Given this, the way that the AJC’s promotional materials frame American Jews as equally concerned about — and targeted by — left and right wing extremists is misleading.

“Large majorities of American Jews continue to view the far right and extremism in the name of Islam as representing serious antisemitic threats,” Mayer wrote in the USA Today column, under the headline “Hate is on the rise: Antisemitism surges on America’s far left and far right.”

 

If appearing nonpartisan in media reports were the only aim, this rhetorical flourish would not be much of an issue. But as Mayer told me when we spoke, the AJC is “an organization that prides itself on data-driven advocacy” — and actively uses this data to advocate for specific policies.

These surveys, Mayer said, “give us the data we need to advocate for stronger policies against antisemitism, for stronger measures against Jew hatred and all forms of hate and bigotry” when speaking with “interlocutors in government, in other faiths and ethnic groups, and elsewhere.”

One specific stronger policy? Convincing social-media companies to treat anti-Zionist rhetoric as hate speech.

In AJC’s survey of the general American public, 85% of respondents agreed that the statement “Israel has no right to exist” is antisemitic. Mayer highlighted this on social media, tweeting, “Anti-Zionism isn’t antisemitic, you say? Well, American Jews — and the U.S. general public — disagree.”

In our conversation, Mayer extended this to assert that “both Jews and non-Jews regard anti-Zionism as a form of antisemitism” — and added that raising this fact “in conversations with government officials, with university administrators, and in a variety of other settings…is tremendously significant.”

 

I asked him if lobbying social-media companies to take down or flag anti-Zionist posts would be one such manifestation of this.

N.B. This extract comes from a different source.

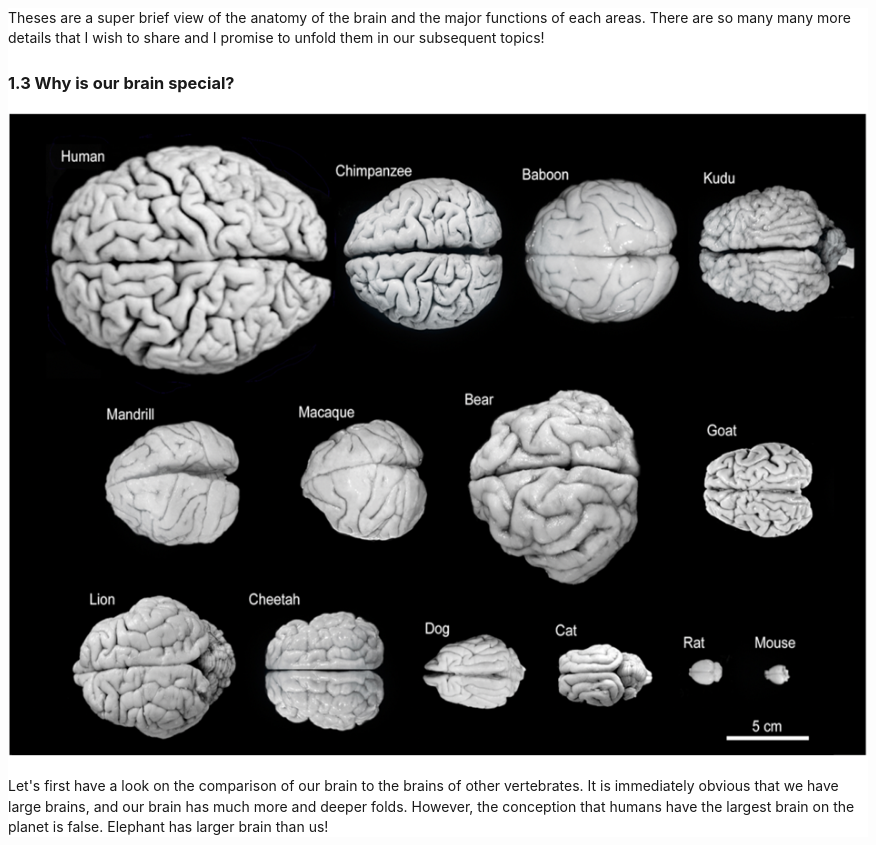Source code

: Theses are a super brief view of the anatomy of the brain and the major functions of each areas. There are so many many more details that I wish to share and I promise to unfold them in our subsequent topics!

### 1.3 Why is our brain special?

![](/images/brains.png)

Let's first have a look on the comparison of our brain to the brains of other vertebrates. It is immediately obvious that we have large brains, and our brain has much more and deeper folds. However, the conception that humans have the largest brain on the planet is false. Elephant has larger brain than us!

Mayer confirmed both that AJC has “very close working relationships with senior officials at a variety of different social-media companies” and that the group is in “constant conversation” with those companies about this very topic.

“We as an organization certainly believe that anti-Zionist rhetoric and speech should be treated as antisemitic in every respect,” he told me. “And to the extent that there are policies that extend to hate speech on these platforms, they should be applied to antisemitic — including anti-Zionist — rhetoric as well.”

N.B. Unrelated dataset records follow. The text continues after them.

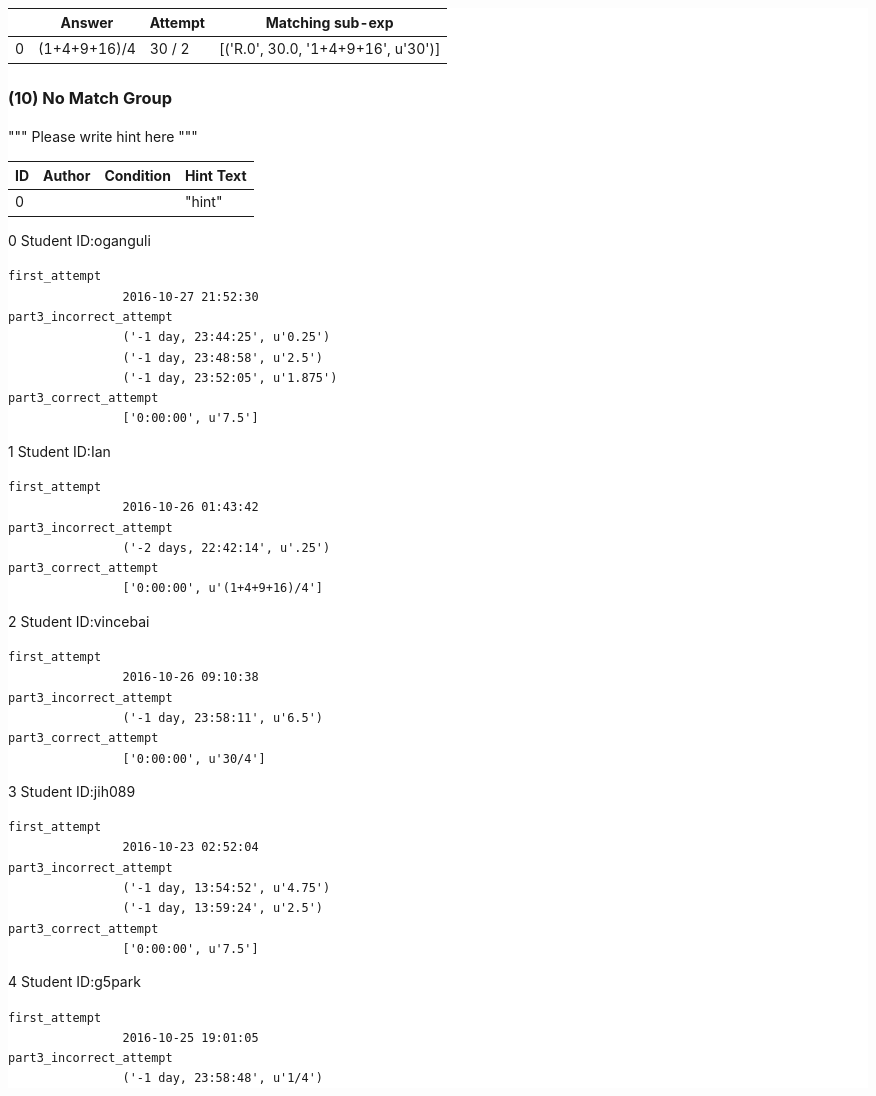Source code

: |	|Answer	|Attempt	|Matching sub-exp|
|---|---|---|---|
|0	|(1+4+9+16)/4	|30 / 2	|[('R.0', 30.0, '1+4+9+16', u'30')]	|




### (10) No Match Group 
""" Please write hint here """

|ID	|Author	|Condition	|Hint Text|
|---|---|---|---|
|0|	|	|"hint"	|

0 Student ID:oganguli

	first_attempt
					2016-10-27 21:52:30
	part3_incorrect_attempt
					('-1 day, 23:44:25', u'0.25')
					('-1 day, 23:48:58', u'2.5')
					('-1 day, 23:52:05', u'1.875')
	part3_correct_attempt
					['0:00:00', u'7.5']

1 Student ID:Ian

	first_attempt
					2016-10-26 01:43:42
	part3_incorrect_attempt
					('-2 days, 22:42:14', u'.25')
	part3_correct_attempt
					['0:00:00', u'(1+4+9+16)/4']

2 Student ID:vincebai

	first_attempt
					2016-10-26 09:10:38
	part3_incorrect_attempt
					('-1 day, 23:58:11', u'6.5')
	part3_correct_attempt
					['0:00:00', u'30/4']

3 Student ID:jih089

	first_attempt
					2016-10-23 02:52:04
	part3_incorrect_attempt
					('-1 day, 13:54:52', u'4.75')
					('-1 day, 13:59:24', u'2.5')
	part3_correct_attempt
					['0:00:00', u'7.5']

4 Student ID:g5park

	first_attempt
					2016-10-25 19:01:05
	part3_incorrect_attempt
					('-1 day, 23:58:48', u'1/4')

The other survey released on Monday, by Hillel and the ADL, found that a third of Jewish college students in the U.S. had experienced antisemitism in the last year, and did not clearly distinguish between, say, hearing anti-Zionist statements in a class or protest and seeing a swastika on a Jewish fraternity house.

Hillel recognizes “that many anti-Israel activities on campus include antisemitic rhetoric and tropes and contribute to the environment in which Jewish students feel isolated and unwelcome on campus,” Matthew Berger, a spokesman for the group, told me. The survey, though, simply defined antisemitism as “oppression, prejudice or discrimination directed toward Jews as individuals or as a group,” he said, and “did not ask specifically whether experiences of antisemitism were Israel-related.”

I’m no anti-Zionist, but I am deeply committed to free speech and civil discourse — especially with those with whom I strongly disagree. And while social-media companies, as private entities, are certainly not bound by the First Amendment to grant users free speech, attempts to silence others — including anti-Israel advocates and writers whose only manifestation of antisemitism is in opposing the existence of a Jewish state — should make us all uncomfortable.

If you struggle to sympathize with anti-Zionists, try flipping the players. Imagine if a different advocacy organization found in its own survey of 2,647 Americans that most view opposing a Palestinian state along the 1967 borders as Islamophobic. Imagine this group has access to executives at social-media platforms and planned to use the survey data to convince Facebook, Twitter and Instagram to take down any Zionist posts, calling them hate speech.

It’s not likely to happen anytime soon, but I certainly wouldn’t want to take the chance.

Data should help us start conversations, not end them. It’s incumbent upon those who produce surveys to represent them accurately and fairly — especially when the stakes are so high.